New Mexican activists make cross-country trip to advocate for RECA reauthorization in DC
ALBUQUERQUE, N.M. – Dozens of New Mexicans have been fighting for years to get medical compensation for radioactive exposure.
This week, another group is taking the fight to Washington, D.C.
“Many of them had stories. Many of them have family. Many of them themselves are sick,” said Loretta Anderson with the Southwest Uranium Miners Coalition.
Anderson is talking about all the Four Corners uranium miners. They say the health issues span generations.
“The hospitals, the clinic, they just send us around circles, and they don’t give us a clear diagnosis. So that the RECA, the old RECA Bill had expired on June 10. That’s when I realized this is wrong. This is wrong completely,” said Maggie Billman, a RECA activist from Sawmill, Arizona.
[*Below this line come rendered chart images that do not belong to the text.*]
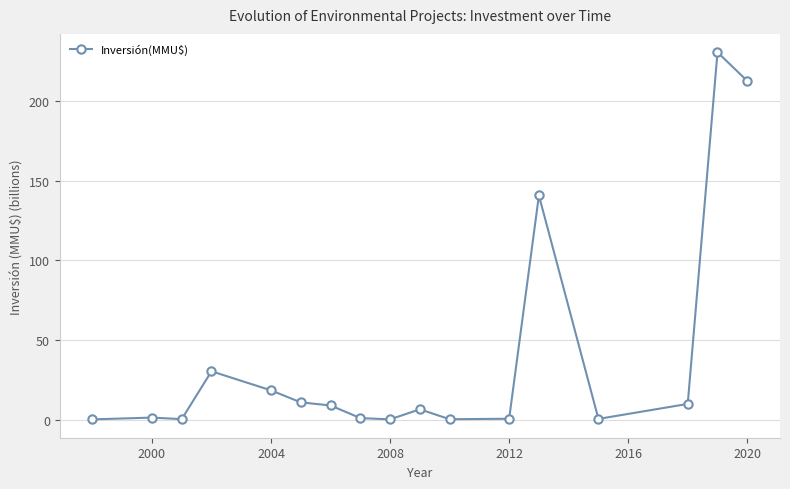

How many lines are shown in the chart?

1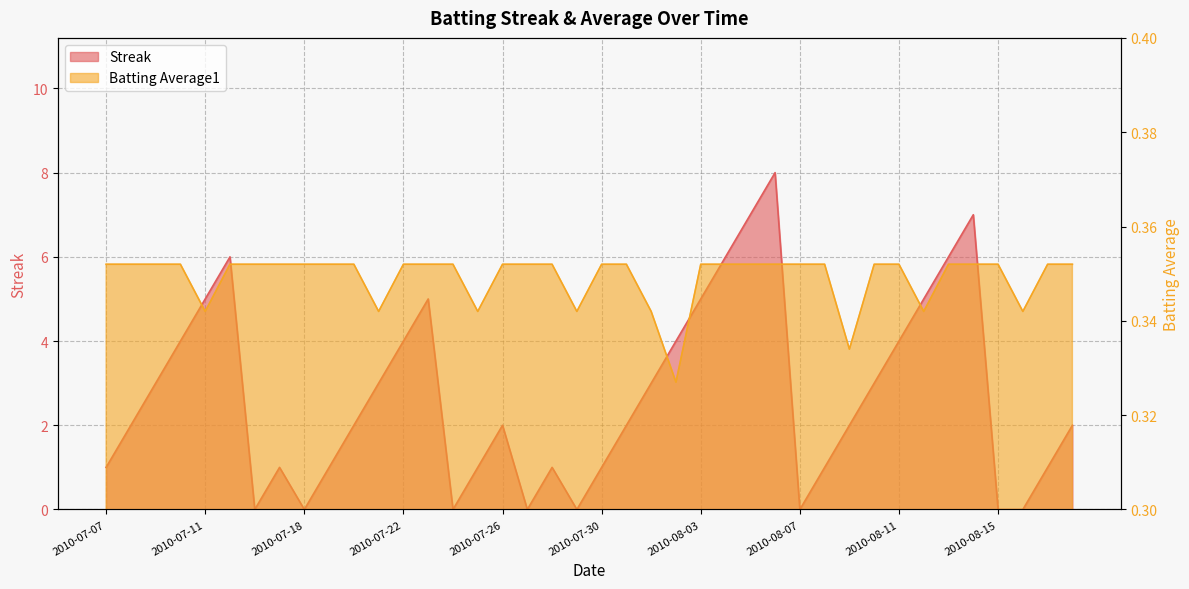

List the labels in order of Streak value, smallest first.

2010-07-16, 2010-07-18, 2010-07-24, 2010-07-27, 2010-07-29, 2010-08-07, 2010-08-15, 2010-08-16, 2010-07-07, 2010-07-17, 2010-07-19, 2010-07-25, 2010-07-28, 2010-07-30, 2010-08-08, 2010-08-17, 2010-07-08, 2010-07-20, 2010-07-26, 2010-07-31, 2010-08-09, 2010-08-18, 2010-07-09, 2010-07-21, 2010-08-01, 2010-08-10, 2010-07-10, 2010-07-22, 2010-08-02, 2010-08-11, 2010-07-11, 2010-07-23, 2010-08-03, 2010-08-12, 2010-07-15, 2010-08-04, 2010-08-13, 2010-08-05, 2010-08-14, 2010-08-06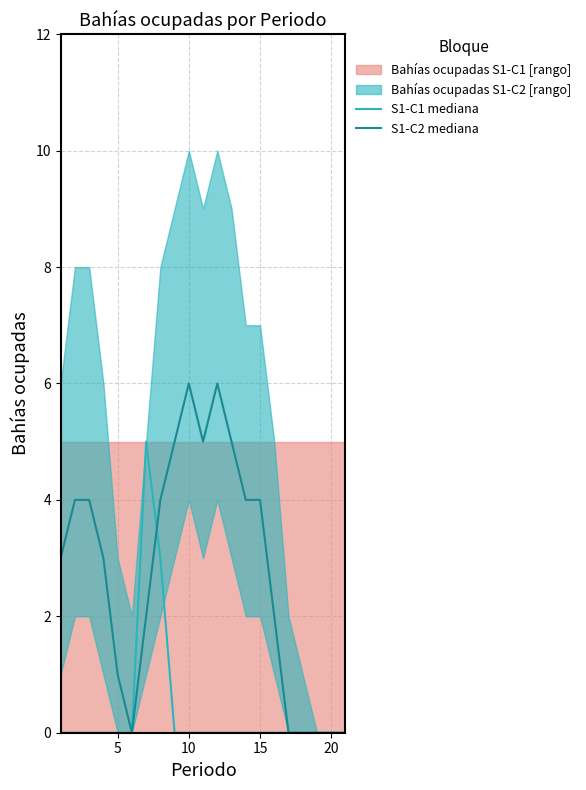

The S1-C2 mediana series shows 0 at 20. True or false?

True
That’s why the group is lobbying for the U.S. House of Representatives to vote on re-instating RECA, the Radioactive Exposure Compensation Act.
Maggie Billman’s father was a Navajo code talker. He died from lung cancer in 2001. It’s stories like hers they want House Speaker Mike Johnson to hear.
“We’re going to his front door, and we’re going to demand that something gets done,” said Anderson.
The group took off Sunday, and after a 37-hour bus trip, they met with the New Mexico delegation Tuesday in D.C.
“RECA has expired because of Speaker Johnson,” said Sen. Ben Ray Luján.
“We have the votes it passed the Senate, it will pass the House, bring it to the floor. These people should not have to cross the country for justice,” said Rep. Melanie Stansbury.
The Senate already passed the legislation with overwhelming bipartisan support.
This week, House lawmakers are hearing from New Mexicans about why passing RECA is so important.
Mildred Chino from Laguna Pueblo says her husband was a uranium miner for 11 years, but was excluded from RECA because the government said he only had low levels of exposure. He died last year.
“I come with the voice of my spouse’s voice ‘Why mom why.’ Every time he got a denial letter. I have a stack of denial letters 2015 to about 2022 his claim went back and forth,” said Chino.
The group says they’ll never give up.
“‘You should’ve been dead by now,’ they told my sister last week. She said, ‘No I’m not, I’m fighting it,’” said Carol Etcitty Roger, a cancer patient from Shiprock.
The speaker of the House decides what goes to the floor for a vote.
The bill that passed the Senate would expand to cover people who were wrongly excluded, like Chino’s husband. It would also extend the bill for six years.
It’s unclear if there will be a vote this week while the group is at the Capitol.